This piece by Nancy Tanner on how impatience ruins dog training is brilliant:
When I am asked what is the biggest problem I see in dog training today, it is the same problem I saw fourteen years ago, and thirty years ago, it is the misunderstanding of time.
It takes time to learn how to be a teacher to another species.
It takes time to learn how to learn from another species.
It takes time to build understanding.
It takes time to learn how to observe and how to apply what you observe.
It takes time to build a relationship with trust.
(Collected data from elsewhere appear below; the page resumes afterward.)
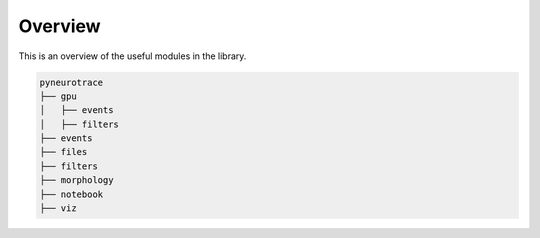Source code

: Overview
========

This is an overview of the useful modules in the library.

.. code-block:: text

   pyneurotrace
   ├── gpu
   │   ├── events
   │   ├── filters
   ├── events
   ├── files
   ├── filters
   ├── morphology
   ├── notebook
   ├── viz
It's not just dog training! Ask teachers of any craft or skill what their #1 challenge is with students, and the answer will inevitably be, "getting them to slow down." While (speaking generally) you want to do your work at a steady clip and not get bogged down on any one detail, you also don't want to rush through the important details--and they can take way longer to get right than many of us think (or want).
Even now, after decades of serious writing, I'm constantly amazed at how long it takes to do quality work. The other morning, two brief thank you notes took an hour. A blog post even on a subject I know well--like this one!--can take many hours.
Perfectionists, however, are impatient. They need their success NOW because they overidentify with their work, and their self-esteem rises and falls based on how well they think they've done.
Perfectionists also grandiosely expect their work to go easily--even work others struggle with. And they expect to soar effortlessly past all barriers and challenges. This causes them to skimp on planning and preparation, as well as on the details of the work itself.
All of which leads to bad outcomes.
Unfortunately, perfectionist narratives--including those of the superfast or supereasy success--abound, especially in our media. We're constantly being told about youthful or overnight successes in business, the arts, activism, and other realms. (Including dog training!) These stories inevitably omit crucial information such as the person's wealth or connections, or the twenty years they spent working toward their "overnight" success, or the fact that for every dog who is "easily" trainable, there are others--and perhaps many others--who require more time and patience.
All perfectionist narratives are lies.
Meanwhile, when we encounter a truly NONperfectionist narrative or piece of advice, we should cherish it like the true golden wisdom it is. Which brings us back to Tanner:
You cannot rush a relationship.
You cannot rush the teaching or learning process, on either end of the leash.
You cannot rush maturity or the lack there of.
You cannot rush your skills, or your dog’s understanding of your skills.
My advice to new dog owners, seasoned dog owners, and want to be dog owners – learn how to settle in, learn that nothing will happen overnight. Learn that if you try to take short cuts and try to make it all happen to fit your schedule, or your desires, or your needs, it will come back to bite you in the ass, figuratively or literally.
Thankfully, most of us don't have to worry about being bitten in the course of doing our work! But once you understand that perfectionism never helps--that it's always a dead end, and apparently not just for our species--you've taken an important step on the road toward joyful productivity.